Re-Scan MD5 Duplicates, byte-to-byte

The best solution for finding and removing duplicate files.
Post Reply
Duplicate
Posts: 4
Joined: Wed May 24, 2017 5:41 pm

Re-Scan MD5 Duplicates, byte-to-byte

Post by Duplicate »

Hi

I'm using the latest version of Pro and was wondering if it was possible to scan for duplicates using the fast MD5 method, and then have the option to scan identified duplicates using the byte to byte method?

Thanks
User avatar
therube
Posts: 614
Joined: Tue Jun 28, 2011 4:38 pm

Re: Re-Scan MD5 Duplicates, byte-to-byte

Post by therube »

You can change the scan method; MD5 or other hash methods, or byte-to-byte.
But you cannot do a MD5 compare & then directly send that list to be scanned byte-to-byte.

In any case, IMO, if a file compares MD5 or SHA-1 or SHA-256...
While there are potential clashes...
The chance of, much less the importance of...

Sending a spaceship to the moon, is one thing.
Getting rid of duplicate MP3's is another.

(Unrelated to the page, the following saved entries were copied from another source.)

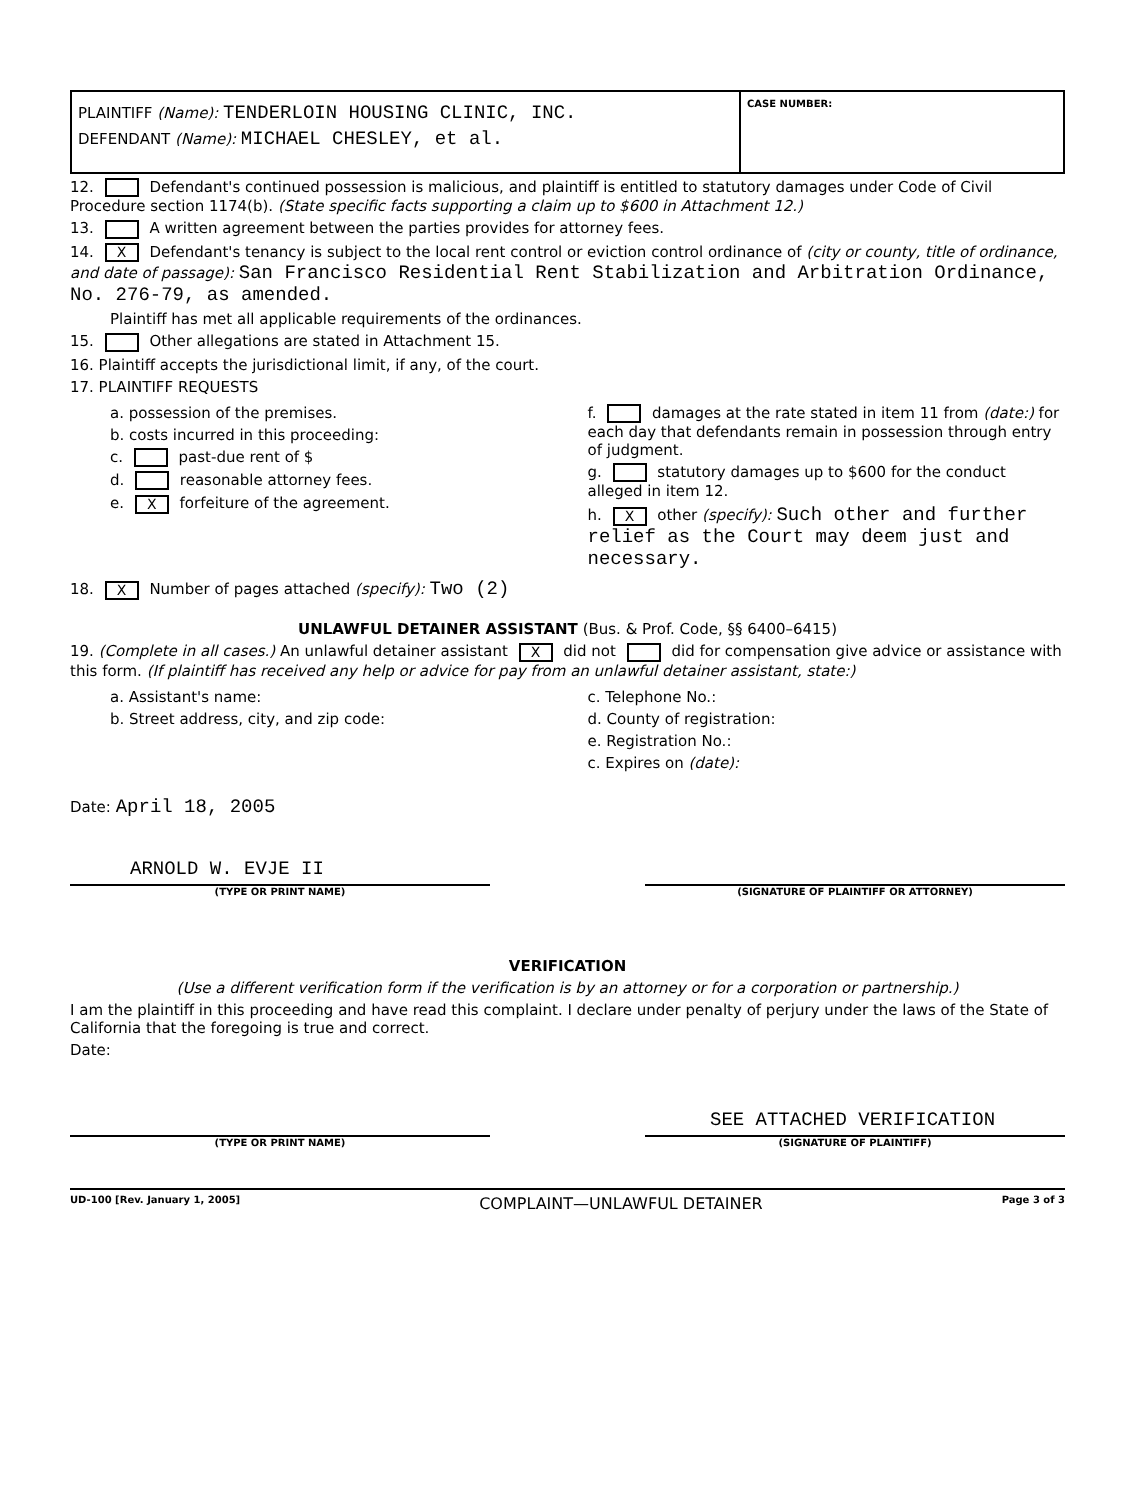PLAINTIFF (Name): TENDERLOIN HOUSING CLINIC, INC.
DEFENDANT (Name): MICHAEL CHESLEY, et al.
CASE NUMBER:
12. Defendant's continued possession is malicious, and plaintiff is entitled to statutory damages under Code of Civil Procedure section 1174(b). (State specific facts supporting a claim up to $600 in Attachment 12.)
13. A written agreement between the parties provides for attorney fees.
14. X Defendant's tenancy is subject to the local rent control or eviction control ordinance of (city or county, title of ordinance, and date of passage): San Francisco Residential Rent Stabilization and Arbitration Ordinance, No. 276-79, as amended.
Plaintiff has met all applicable requirements of the ordinances.
15. Other allegations are stated in Attachment 15.
16. Plaintiff accepts the jurisdictional limit, if any, of the court.
17. PLAINTIFF REQUESTS
a. possession of the premises.
b. costs incurred in this proceeding:
c. past-due rent of $
d. reasonable attorney fees.
e. X forfeiture of the agreement.
f. damages at the rate stated in item 11 from (date:) for each day that defendants remain in possession through entry of judgment.
g. statutory damages up to $600 for the conduct alleged in item 12.
h. X other (specify): Such other and further relief as the Court may deem just and necessary.
18. X Number of pages attached (specify): Two (2)
UNLAWFUL DETAINER ASSISTANT (Bus. & Prof. Code, §§ 6400–6415)
19. (Complete in all cases.) An unlawful detainer assistant X did not did for compensation give advice or assistance with this form. (If plaintiff has received any help or advice for pay from an unlawful detainer assistant, state:)
a. Assistant's name:
b. Street address, city, and zip code:
c. Telephone No.:
d. County of registration:
e. Registration No.:
c. Expires on (date):
Date: April 18, 2005
ARNOLD W. EVJE II
(TYPE OR PRINT NAME) (SIGNATURE OF PLAINTIFF OR ATTORNEY)
VERIFICATION
(Use a different verification form if the verification is by an attorney or for a corporation or partnership.)
I am the plaintiff in this proceeding and have read this complaint. I declare under penalty of perjury under the laws of the State of California that the foregoing is true and correct.
Date:
SEE ATTACHED VERIFICATION
(TYPE OR PRINT NAME) (SIGNATURE OF PLAINTIFF)
UD-100 [Rev. January 1, 2005] COMPLAINT—UNLAWFUL DETAINER Page 3 of 3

Also, benchmark the various comparison methods.
There might be times where one method works out better then another, even with different source files.

viewtopic.php?p=6128#p6128


Some time back, i ran some "hash speed tests" (not with DC).

With many thousands (80K) of small files < 400KB, all hashes (& byte-to-byte) benchmarked essentially identically.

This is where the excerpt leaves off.